The currency of South Korea is the won.  The only denomination I ever remember seeing was the one thousand won note, worth less than twenty cents at the time.  And if its value made it seem cheap, the banknote itself, printed on poor quality paper, made matters worse.  A forger wouldn’t (and probably didn’t) have a problem running off counterfeit bills.  Because the one thousand won note was the only one used, I have seen a paymaster lugging the bills around in a kitbag.  The only other legal tender for the troops was American scrip, which was printed on decent paper and in a variety of denominations.  US dollars were legally prohibited but were nevertheless in use, particularly for shady transactions.


Two weeks after our arrival in Pusan, we moved north to join other formations in the front-line.  It was a slow, wearying journey along the Main Service Route, which was just a two-way dirt road.  Our unit had no radios, so we had no connection with Brigade Headquarters and didn’t know what was happening up ahead.  We were operating in the dark, simply following the convoys ahead of us on the dusty MSR.  When those ahead stopped, we all did.  When they moved, so did we.  Along the way there were red caps, British military police, so we figured that Brit units were mixed in with our own convoys.  This seemed to be confirmed by the frequency of the halts, at which time we pictured an Englishman up ahead saying, “Let’s stop for a brew, chaps.”


We had been warned that there were guerillas along the way, so were watchful and a bit apprehensive.  On reaching Taegu, we were directed into a dry streambed for an overnight stop.  We were just settling in when shots rang out.  Pistol drawn, I headed toward the sound of the firing.  There I found our CO on his belly taking cover under a two and half ton truck.  Further reconnaissance found nothing.  A nervous soldier on sentry duty for the first time probably fired the shots.  It would not be the last time that we had a false alarm.  Green troops and live ammunition are a volatile mix.

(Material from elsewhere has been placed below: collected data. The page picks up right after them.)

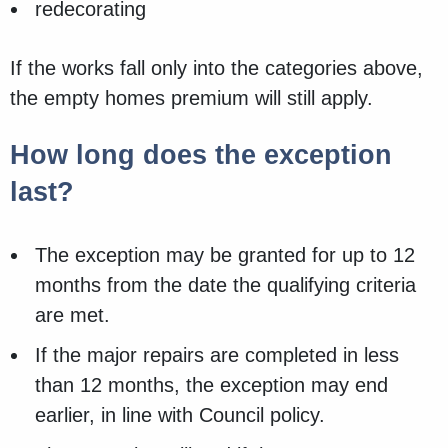
redecorating
If the works fall only into the categories above,
the empty homes premium will still apply.
How long does the exception
last?
The exception may be granted for up to 12
months from the date the qualifying criteria
are met.
If the major repairs are completed in less
than 12 months, the exception may end
earlier, in line with Council policy.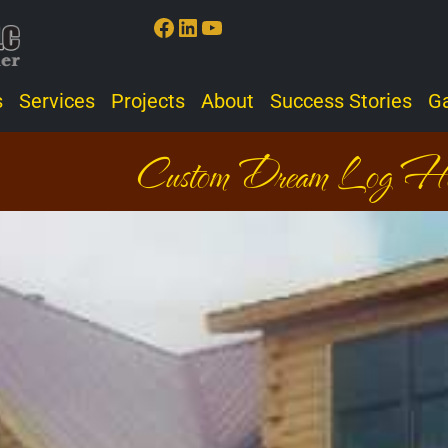
Facebook
LinkedIn
YouTube
s
Services
Projects
About
Success Stories
Ga
Custom Dream Log H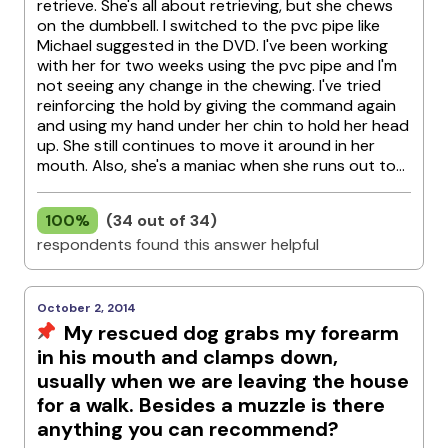
retrieve. She's all about retrieving, but she chews
on the dumbbell. I switched to the pvc pipe like
Michael suggested in the DVD. I've been working
with her for two weeks using the pvc pipe and I'm
not seeing any change in the chewing. I've tried
reinforcing the hold by giving the command again
and using my hand under her chin to hold her head
up. She still continues to move it around in her
mouth. Also, she's a maniac when she runs out to...
100%
(34 out of 34)
respondents found this answer helpful
October 2, 2014
My rescued dog grabs my forearm
in his mouth and clamps down,
usually when we are leaving the house
for a walk. Besides a muzzle is there
anything you can recommend?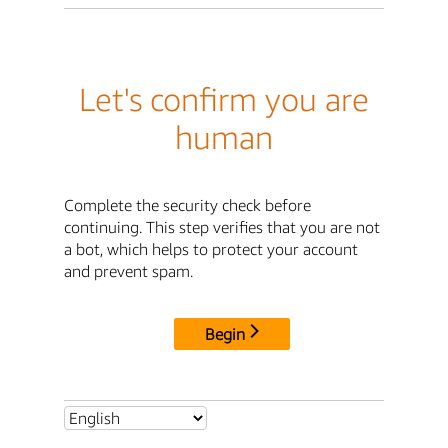
Let's confirm you are
human
Complete the security check before
continuing. This step verifies that you are not
a bot, which helps to protect your account
and prevent spam.
Begin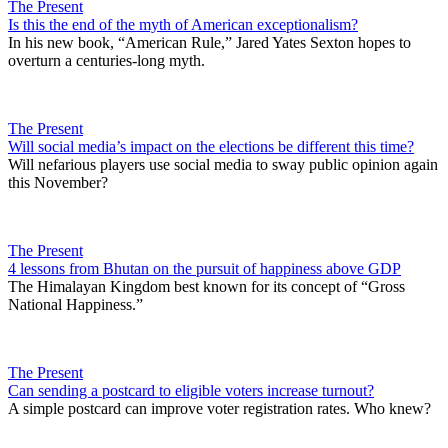
The Present
Is this the end of the myth of American exceptionalism?
In his new book, “American Rule,” Jared Yates Sexton hopes to
overturn a centuries-long myth.
The Present
Will social media’s impact on the elections be different this time?
Will nefarious players use social media to sway public opinion again
this November?
The Present
4 lessons from Bhutan on the pursuit of happiness above GDP
The Himalayan Kingdom best known for its concept of “Gross
National Happiness.”
The Present
Can sending a postcard to eligible voters increase turnout?
A simple postcard can improve voter registration rates. Who knew?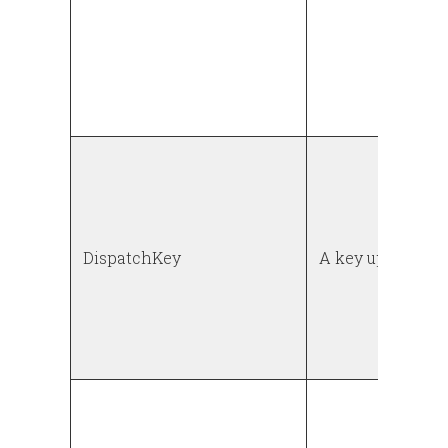
DispatchKey
A key up event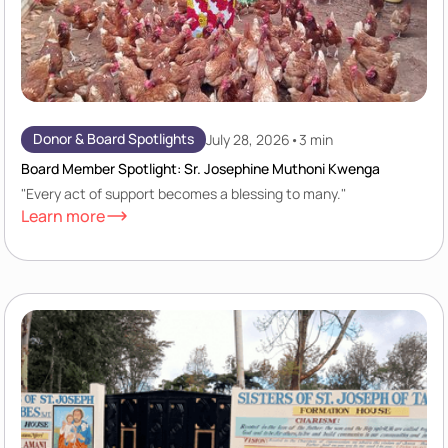
Donor & Board Spotlights
July 28, 2026
•
3 min
Board Member Spotlight: Sr. Josephine Muthoni Kwenga
"Every act of support becomes a blessing to many."
Learn more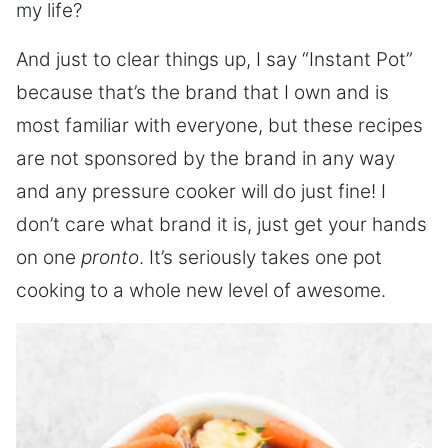
my life?
And just to clear things up, I say “Instant Pot”
because that’s the brand that I own and is
most familiar with everyone, but these recipes
are not sponsored by the brand in any way
and any pressure cooker will do just fine! I
don’t care what brand it is, just get your hands
on one
pronto
. It’s seriously takes one pot
cooking to a whole new level of awesome.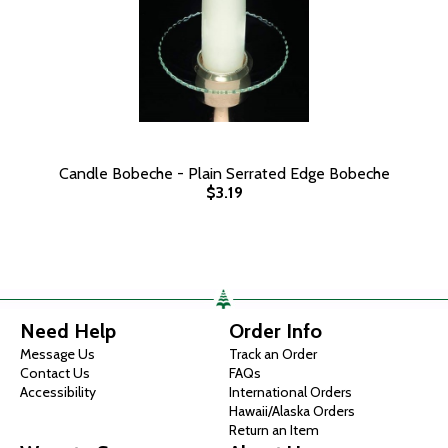
Candle Bobeche - Plain Serrated Edge Bobeche
$3.19
Need Help
Order Info
Message Us
Track an Order
Contact Us
FAQs
Accessibility
International Orders
Hawaii/Alaska Orders
Return an Item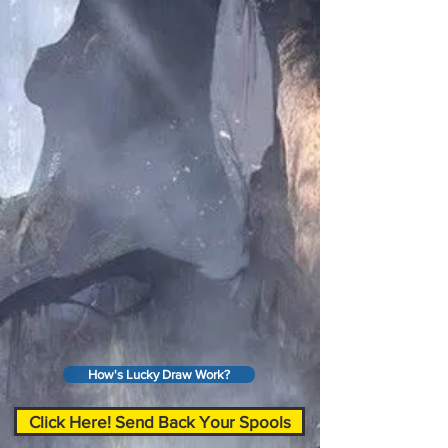
How's Lucky Draw Work?
Click Here! Send Back Your Spools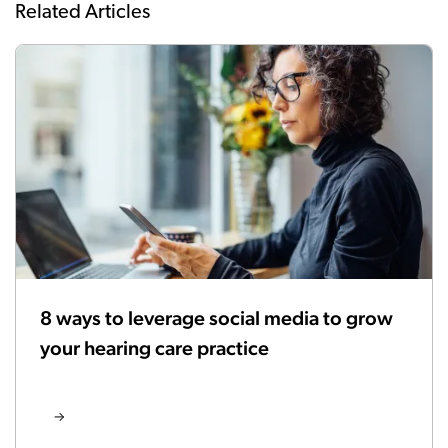
Related Articles
8 ways to leverage social media to grow
your hearing care practice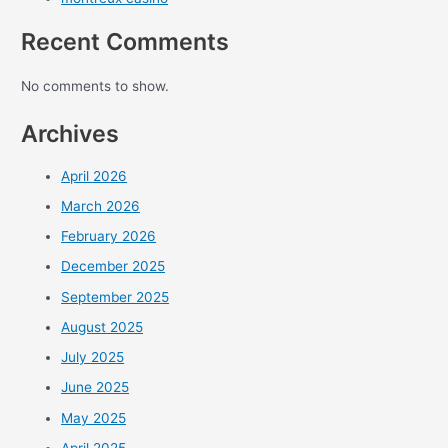
Recent Comments
No comments to show.
Archives
April 2026
March 2026
February 2026
December 2025
September 2025
August 2025
July 2025
June 2025
May 2025
April 2025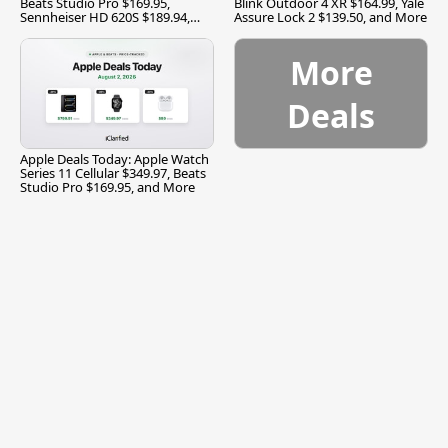
Beats Studio Pro $169.95,
Blink Outdoor 4 XR $164.99, Yale
Sennheiser HD 620S $189.94,
Assure Lock 2 $139.50, and More
and More
More
Deals
Apple Deals Today: Apple Watch
Series 11 Cellular $349.97, Beats
Studio Pro $169.95, and More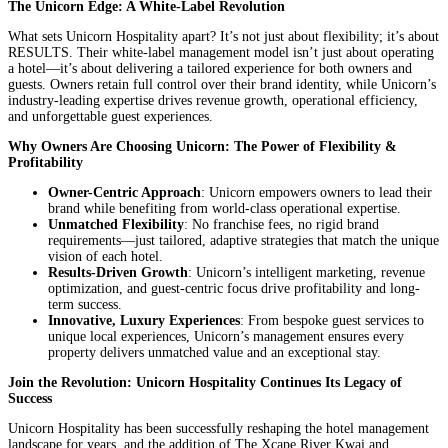
The Unicorn Edge: A White-Label Revolution
What sets Unicorn Hospitality apart? It’s not just about flexibility; it’s about
RESULTS. Their white-label management model isn’t just about operating
a hotel—it’s about delivering a tailored experience for both owners and
guests. Owners retain full control over their brand identity, while Unicorn’s
industry-leading expertise drives revenue growth, operational efficiency,
and unforgettable guest experiences.
Why Owners Are Choosing Unicorn: The Power of Flexibility &
Profitability
Owner-Centric Approach
: Unicorn empowers owners to lead their
brand while benefiting from world-class operational expertise.
Unmatched Flexibility
: No franchise fees, no rigid brand
requirements—just tailored, adaptive strategies that match the unique
vision of each hotel.
Results-Driven Growth
: Unicorn’s intelligent marketing, revenue
optimization, and guest-centric focus drive profitability and long-
term success.
Innovative, Luxury Experiences
: From bespoke guest services to
unique local experiences, Unicorn’s management ensures every
property delivers unmatched value and an exceptional stay.
Join the Revolution: Unicorn Hospitality Continues Its Legacy of
Success
Unicorn Hospitality has been successfully reshaping the hotel management
landscape for years, and the addition of The Xcape River Kwai and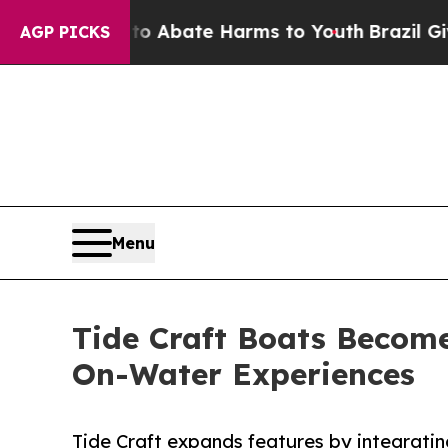
ion Fund to Abate Harms to Youth
Brazil Gives Pa
AGP PICKS
Menu
Tide Craft Boats Becom
On-Water Experiences
Tide Craft expands features by integrati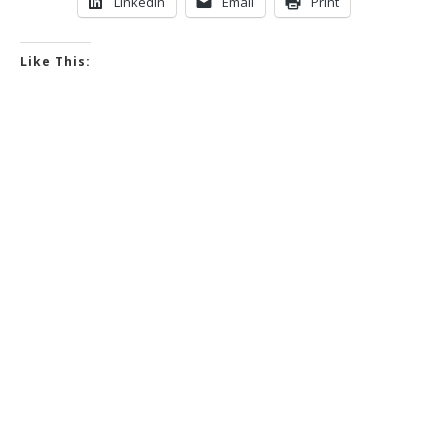
LinkedIn
Email
Print
Like This: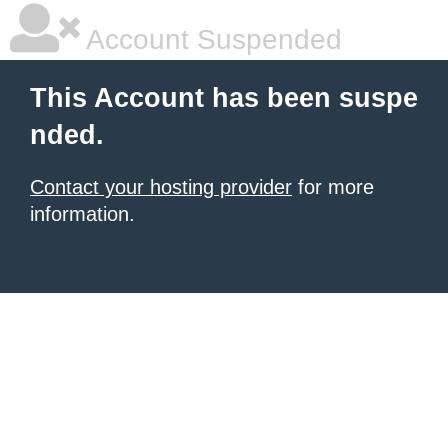
Account Suspended
This Account has been suspe
nded.
Contact your hosting provider
for more
information.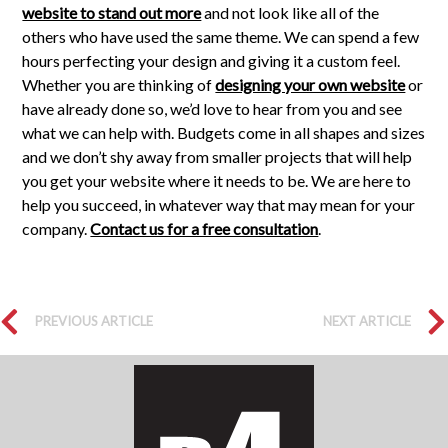
website to stand out more
and not look like all of the
others who have used the same theme. We can spend a few
hours perfecting your design and giving it a custom feel.
Whether you are thinking of
designing your own website
or
have already done so, we’d love to hear from you and see
what we can help with. Budgets come in all shapes and sizes
and we don’t shy away from smaller projects that will help
you get your website where it needs to be. We are here to
help you succeed, in whatever way that may mean for your
company.
Contact us for a free consultation
.
PREVIOUS ARTICLE
NEXT ARTICLE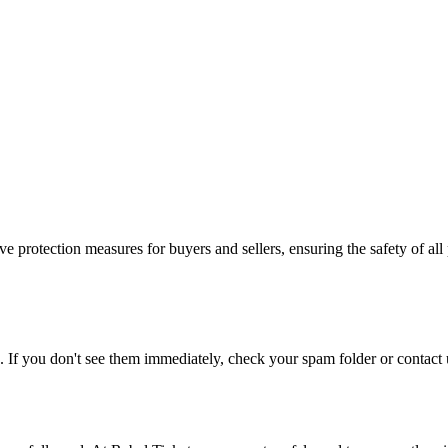
e protection measures for buyers and sellers, ensuring the safety of all 
. If you don't see them immediately, check your spam folder or contact u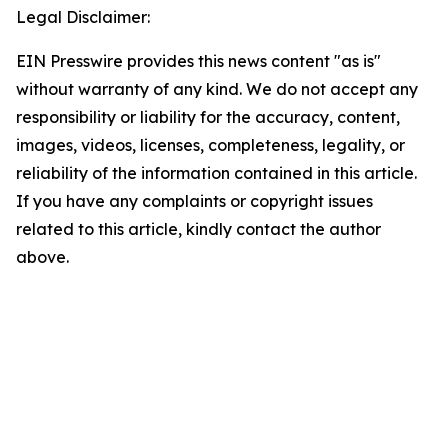
Legal Disclaimer:
EIN Presswire provides this news content "as is"
without warranty of any kind. We do not accept any
responsibility or liability for the accuracy, content,
images, videos, licenses, completeness, legality, or
reliability of the information contained in this article.
If you have any complaints or copyright issues
related to this article, kindly contact the author
above.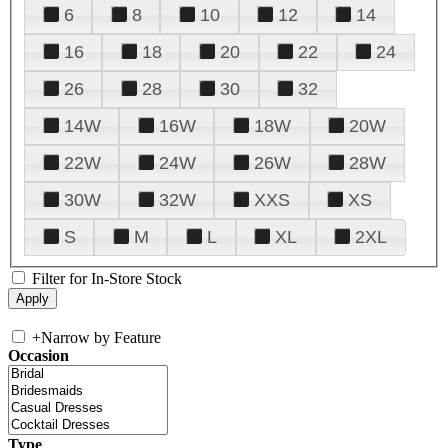
6
8
10
12
14
16
18
20
22
24
26
28
30
32
14W
16W
18W
20W
22W
24W
26W
28W
30W
32W
XXS
XS
S
M
L
XL
2XL
Filter for In-Store Stock
+
Narrow by Feature
Occasion
Type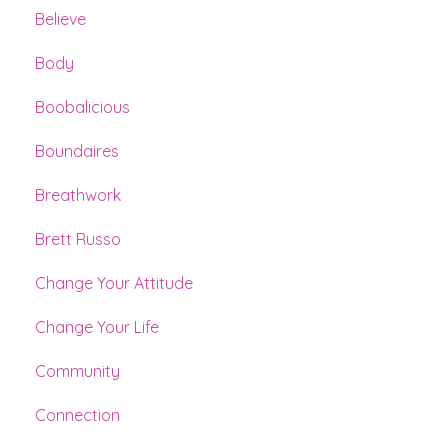
Believe
Body
Boobalicious
Boundaires
Breathwork
Brett Russo
Change Your Attitude
Change Your Life
Community
Connection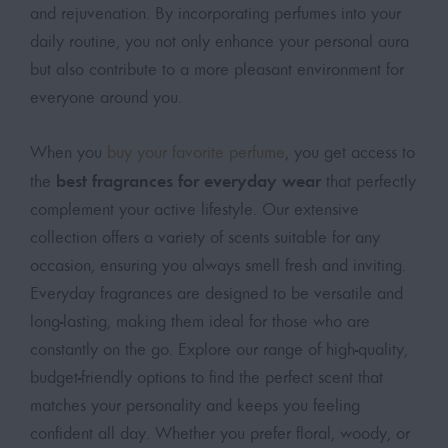
and rejuvenation. By incorporating perfumes into your
daily routine, you not only enhance your personal aura
but also contribute to a more pleasant environment for
everyone around you.
When you
buy your favorite perfume
, you get access to
best fragrances for everyday wear
the
that perfectly
complement your active lifestyle. Our extensive
collection offers a variety of scents suitable for any
occasion, ensuring you always smell fresh and inviting.
Everyday fragrances are designed to be versatile and
long-lasting, making them ideal for those who are
constantly on the go. Explore our range of high-quality,
budget-friendly options to find the perfect scent that
matches your personality and keeps you feeling
confident all day. Whether you prefer floral, woody, or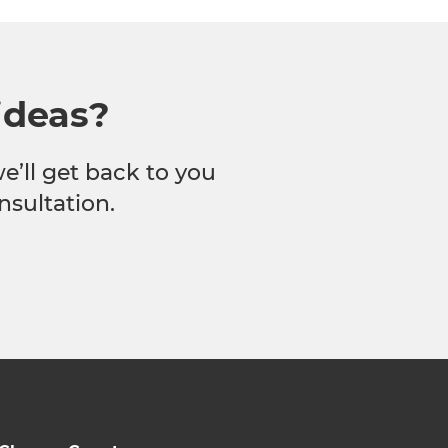
ideas?
we’ll get back to you
nsultation.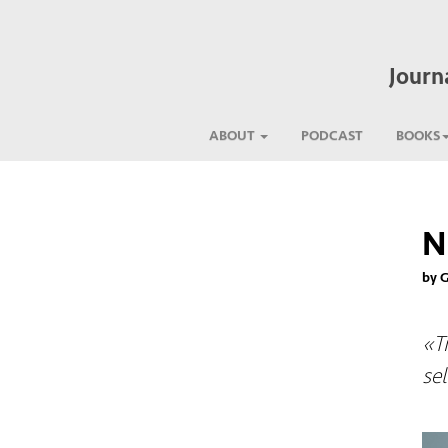
Journ
ABOUT
PODCAST
BOOKS
N
by 
«T
sel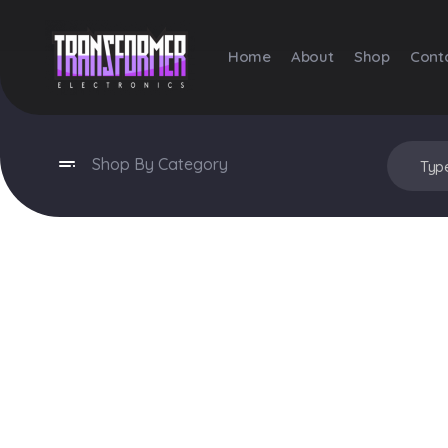
Home
About
Shop
Cont
Transformer Electronics
Shop By Category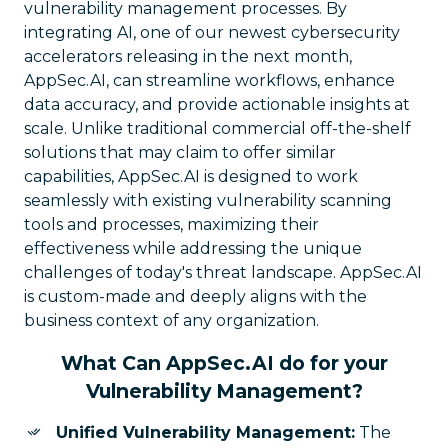
vulnerability management processes. By
integrating AI, one of our newest cybersecurity
accelerators releasing in the next month,
AppSec.AI, can streamline workflows, enhance
data accuracy, and provide actionable insights at
scale. Unlike traditional commercial off-the-shelf
solutions that may claim to offer similar
capabilities, AppSec.AI is designed to work
seamlessly with existing vulnerability scanning
tools and processes, maximizing their
effectiveness while addressing the unique
challenges of today's threat landscape. AppSec.AI
is custom-made and deeply aligns with the
business context of any organization.
What Can AppSec.AI do for your
Vulnerability Management?
Unified Vulnerability Management:
The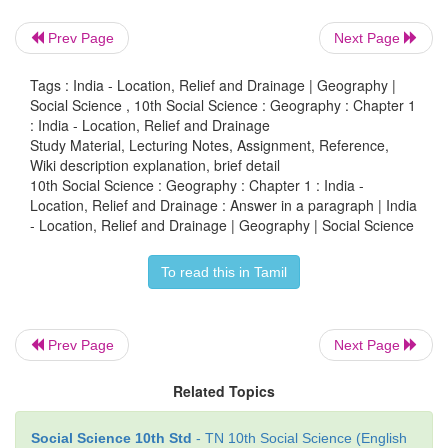
• Hogenakkal falls is on this river.
Prev Page
Next Page
• It breaks into Coleroon and Kaveri and empties in
of Bengal near Poompuhar.
Tags : India - Location, Relief and Drainage | Geography |
Social Science , 10th Social Science : Geography : Chapter 1
West flowing rivers:
: India - Location, Relief and Drainage
Study Material, Lecturing Notes, Assignment, Reference,
Narmada:
Wiki description explanation, brief detail
10th Social Science : Geography : Chapter 1 : India -
• It originates in Amarkantak plateau in Madhya Prad
Location, Relief and Drainage : Answer in a paragraph | India
- Location, Relief and Drainage | Geography | Social Science
• It is the longest among the west flowing Peninsular 
• It drains into the Arabian sea through the Gulf of 
To read this in Tamil
Tapti:
• It originates near Multai in Madhya Pradesh.
Prev Page
Next Page
• It is also one of the major rivers of Peninsular India
Related Topics
• It drains into the Arabian sea through the Gulf of 
Social Science 10th Std
- TN 10th Social Science (English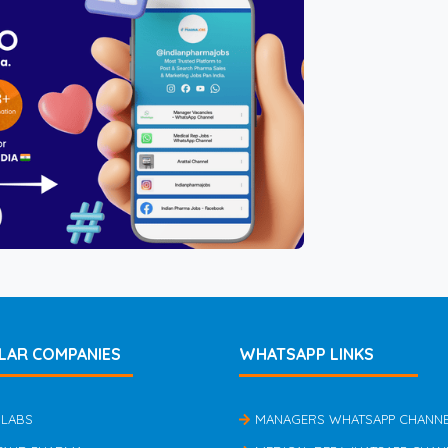
LAR COMPANIES
WHATSAPP LINKS
 LABS
MANAGERS WHATSAPP CHANN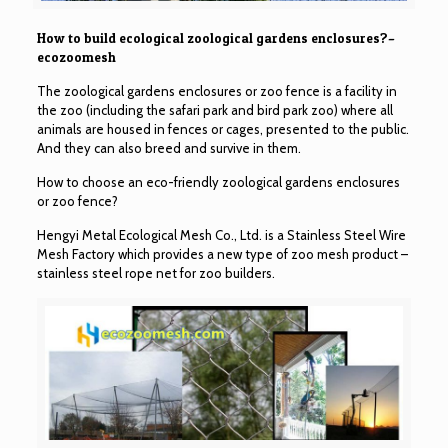
How to build ecological zoological gardens enclosures?–
ecozoomesh
The zoological gardens enclosures or zoo fence is a facility in
the zoo (including the safari park and bird park zoo) where all
animals are housed in fences or cages, presented to the public.
And they can also breed and survive in them.
How to choose an eco-friendly zoological gardens enclosures
or zoo fence?
Hengyi Metal Ecological Mesh Co., Ltd. is a Stainless Steel Wire
Mesh Factory which provides a new type of zoo mesh product –
stainless steel rope net for zoo builders.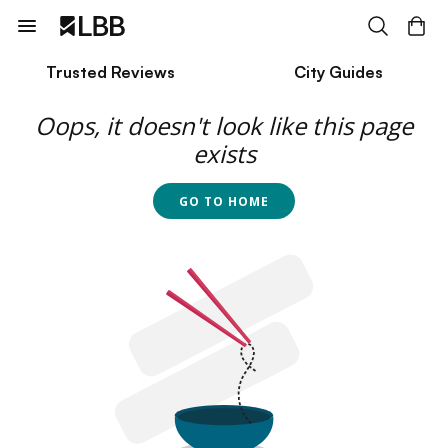
Trusted Reviews
City Guides
Oops, it doesn't look like this page
exists
GO TO HOME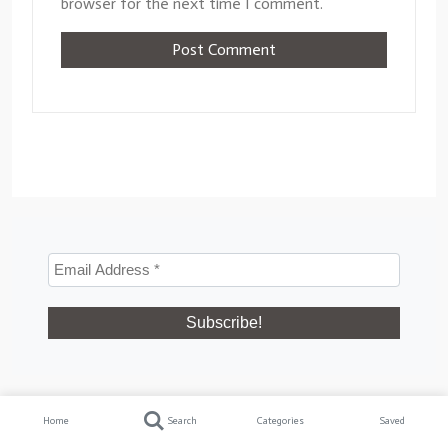
browser for the next time I comment.
Recent Posts
Home
Search
Categories
Saved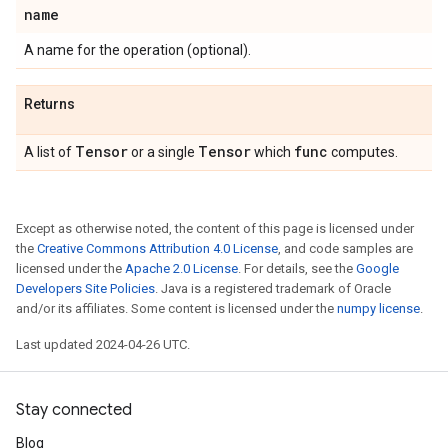
name
A name for the operation (optional).
Returns
Tensor
Tensor
func
A list of
or a single
which
computes.
Except as otherwise noted, the content of this page is licensed under
the
Creative Commons Attribution 4.0 License
, and code samples are
licensed under the
Apache 2.0 License
. For details, see the
Google
Developers Site Policies
. Java is a registered trademark of Oracle
and/or its affiliates. Some content is licensed under the
numpy license
.
Last updated 2024-04-26 UTC.
Stay connected
Blog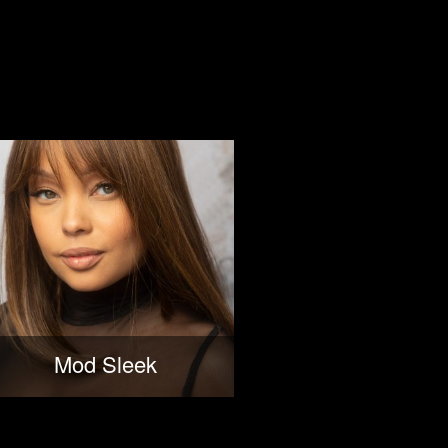
Mod Sleek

Within a couple of weeks of our arrival in the forward area, our brigade had shaken itself out and was ready to take its place in the line.  The rest of the OFP had set up for business, ready to supply units with spare parts and general stores.  My own sub-unit, the MLBU, was getting ready for its first deployment.  A messenger from Brigade HQ gave me the location of the Patricias, which had preceded the brigade to Korea in November.  I was to go there and offer them showers and clean clothing.  The unit had been on its own for months, so was coping with its own hygiene challenges.  I was told “Thanks, but no thanks.”


Han River bath parade

Determined to put my unit to work, the headquarters then told me that two companies of another infantry battalion would parade to my unit, encamped on the bank of the Han River, the next day at 1400 hours.  I sent word back that we were not ready yet and was immediately told, “You’d better be, because your first customers will be there tomorrow afternoon.”  One of our problems was that we didn’t have duckboards and were still having them made.  However, there were to be no more excuses, so I urged SSgt Reid to get ready for the onslaught.  He and the men did, but our first bath parade was to be a slow cumbersome operation.  Two hundred men arrived at the appointed time and stripped off most of their clothes, waiting for their turn in the showers, which could handle twenty-four men at a time.  The line snaked along the riverbank.  Fortunately, it was a warm and sunny day and, in spite of the long wait, there were few complaints.  With that first gut-churner out of the way, we could work at improving our communication with Brigade and with the troops.